The idea behind this piece is really that, I don’t like VR as a medium. It lends itself to more harm than good. What it does to me, it’s an extension of Victorian thinking. It separates the head from the body. We’ve been going in that direction. When I say we, I mean those of us in the West, influenced by the West. The mastering over nature, separation from nature, and what’s disturbing about that is if you follow that separation from nature and the head from the body, the head being intellectual and rational, and the body being much more organic and connected. If you follow that to its natural conclusion, then we (maybe not consciously) absolve ourselves from the consequences of our actions.

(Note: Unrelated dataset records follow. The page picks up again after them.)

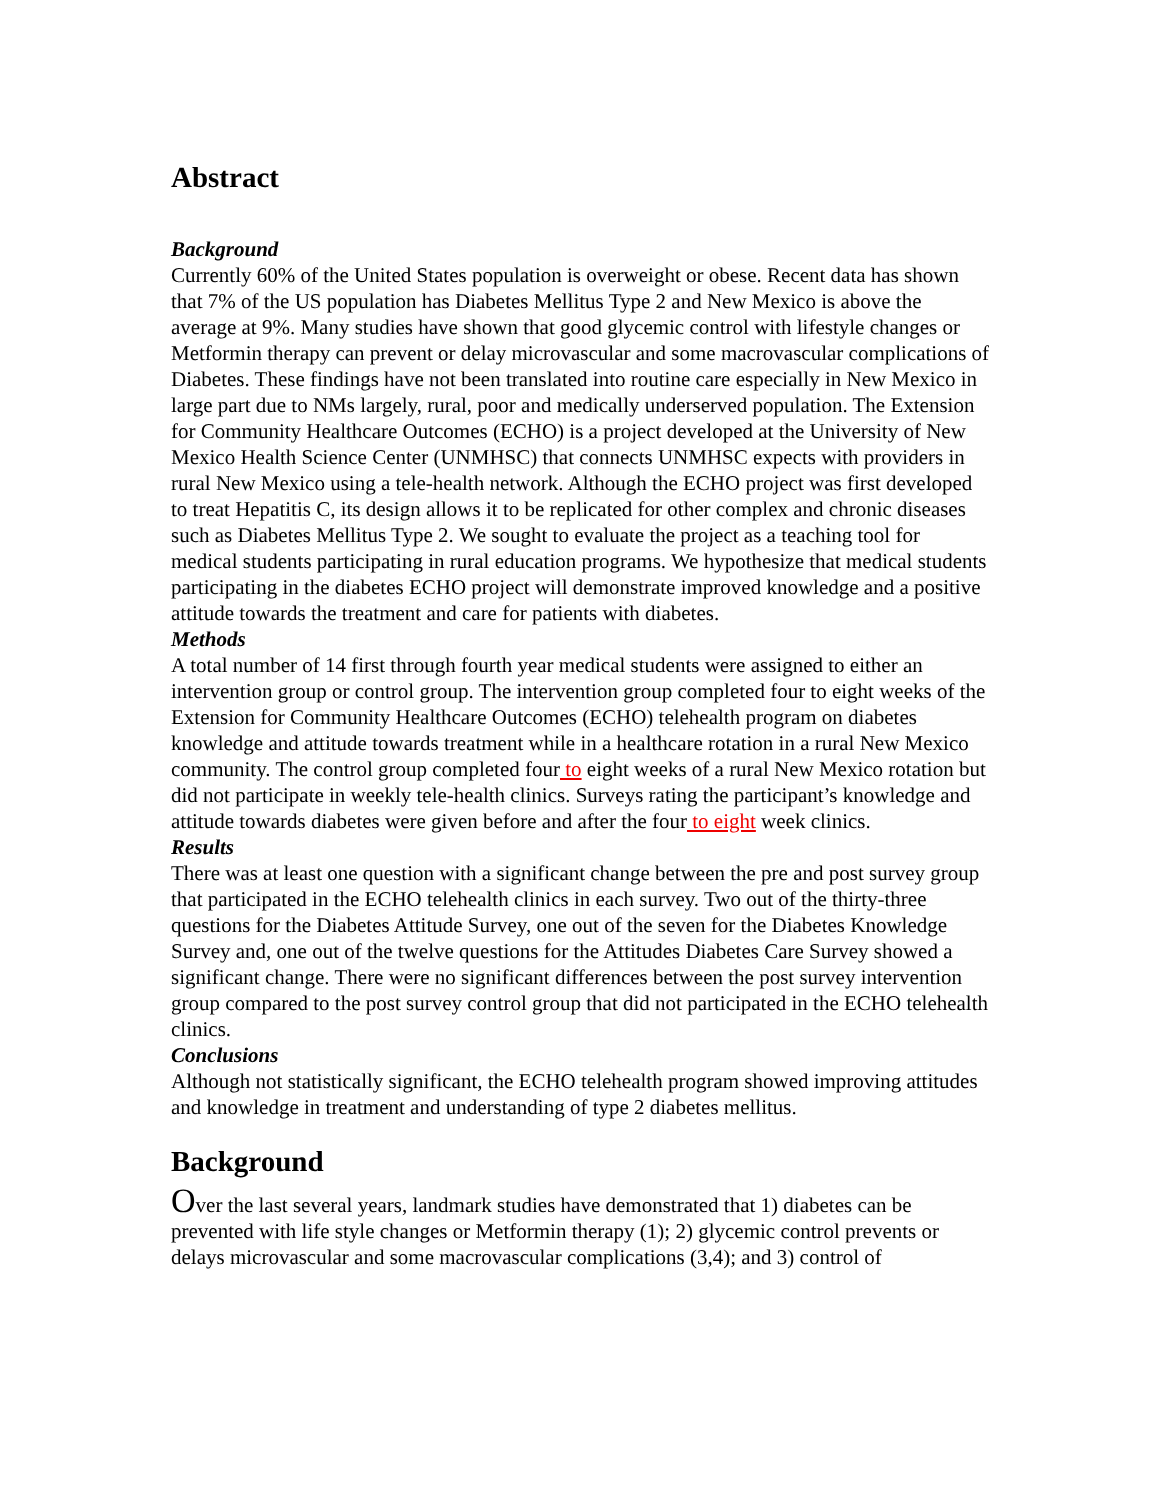Abstract
Background
Currently 60% of the United States population is overweight or obese. Recent data has shown that 7% of the US population has Diabetes Mellitus Type 2 and New Mexico is above the average at 9%. Many studies have shown that good glycemic control with lifestyle changes or Metformin therapy can prevent or delay microvascular and some macrovascular complications of Diabetes. These findings have not been translated into routine care especially in New Mexico in large part due to NMs largely, rural, poor and medically underserved population. The Extension for Community Healthcare Outcomes (ECHO) is a project developed at the University of New Mexico Health Science Center (UNMHSC) that connects UNMHSC expects with providers in rural New Mexico using a tele-health network. Although the ECHO project was first developed to treat Hepatitis C, its design allows it to be replicated for other complex and chronic diseases such as Diabetes Mellitus Type 2. We sought to evaluate the project as a teaching tool for medical students participating in rural education programs. We hypothesize that medical students participating in the diabetes ECHO project will demonstrate improved knowledge and a positive attitude towards the treatment and care for patients with diabetes.
Methods
A total number of 14 first through fourth year medical students were assigned to either an intervention group or control group. The intervention group completed four to eight weeks of the Extension for Community Healthcare Outcomes (ECHO) telehealth program on diabetes knowledge and attitude towards treatment while in a healthcare rotation in a rural New Mexico community. The control group completed four to eight weeks of a rural New Mexico rotation but did not participate in weekly tele-health clinics. Surveys rating the participant’s knowledge and attitude towards diabetes were given before and after the four to eight week clinics.
Results
There was at least one question with a significant change between the pre and post survey group that participated in the ECHO telehealth clinics in each survey. Two out of the thirty-three questions for the Diabetes Attitude Survey, one out of the seven for the Diabetes Knowledge Survey and, one out of the twelve questions for the Attitudes Diabetes Care Survey showed a significant change. There were no significant differences between the post survey intervention group compared to the post survey control group that did not participated in the ECHO telehealth clinics.
Conclusions
Although not statistically significant, the ECHO telehealth program showed improving attitudes and knowledge in treatment and understanding of type 2 diabetes mellitus.
Background
Over the last several years, landmark studies have demonstrated that 1) diabetes can be prevented with life style changes or Metformin therapy (1); 2) glycemic control prevents or delays microvascular and some macrovascular complications (3,4); and 3) control of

Suddenly, you can fuck up the environment. Because you’re over here in this space and what you do doesn’t matter. But we see that problem with a lot of tech, like people behind screens being incredibly awful to each other because they’re missing the organic loops, of having to share the space with another human and seeing where their words land. Behind the screen, you don’t get that immediate feedback, like ‘oh I saw what that did to you.’ Whether good or bad. And so much of our tech is including VR, especially the stuff that exists now. The majority is definitely engineered that it amps us up, it increases anxiety. We actually feel worse after using it. We feel addicted.
It’s just a tool. We’re making these things. The idea behind this piece was, ‘can we make something that does the opposite?’ Can we make something that makes you feel better after you use it? Can we make something that brings you down, chills you out? I have many ideas I’m working on, but one of my desires is also to make this a shared experience. Right now, it’s an isolated one.
Can you talk about the importance of community engagement in art?
It’s one of the most intriguing aspects of street art. For me, it’s definitely one of the most attractive things that differentiates street art from other art worlds. For sure, the fine art world feels like it’s for a very niche group of people. The tech art world could arguably be for a niche group of people, but there’s also this strange thing where it crosses over into mainstream media and it can suddenly become very vapid, thanks to the influence of gaming or pornography or advertisements. These are all things tech artists have to avoid the pitfalls of, even aesthetically leaking into.
Street art feels much more direct in its ability to engage with the public, obviously there’s some reasons of it being out to the public and anyone to engage in. The barrier to entry is much more accessible. Fine art you have to be trained, you have to know the right people. Tech art is very elitist. It’s getting less so, but those tools aren’t always the easiest to use. If you think about the difference between a spray paint can and marker and what it takes to create VR, the difference is huge.
Street art is definitely the soccer of the art world. I really love that. I think it’s super important and super valuable. Artists of all disciplines make life tolerable. The person who designed your chair, people who make music, beautiful things, they make life tolerable. I think it’s something that’s underestimated quite a lot. I think street art plays a part in bringing awareness of how much value art has to the average person who might seem ostracized from other circles.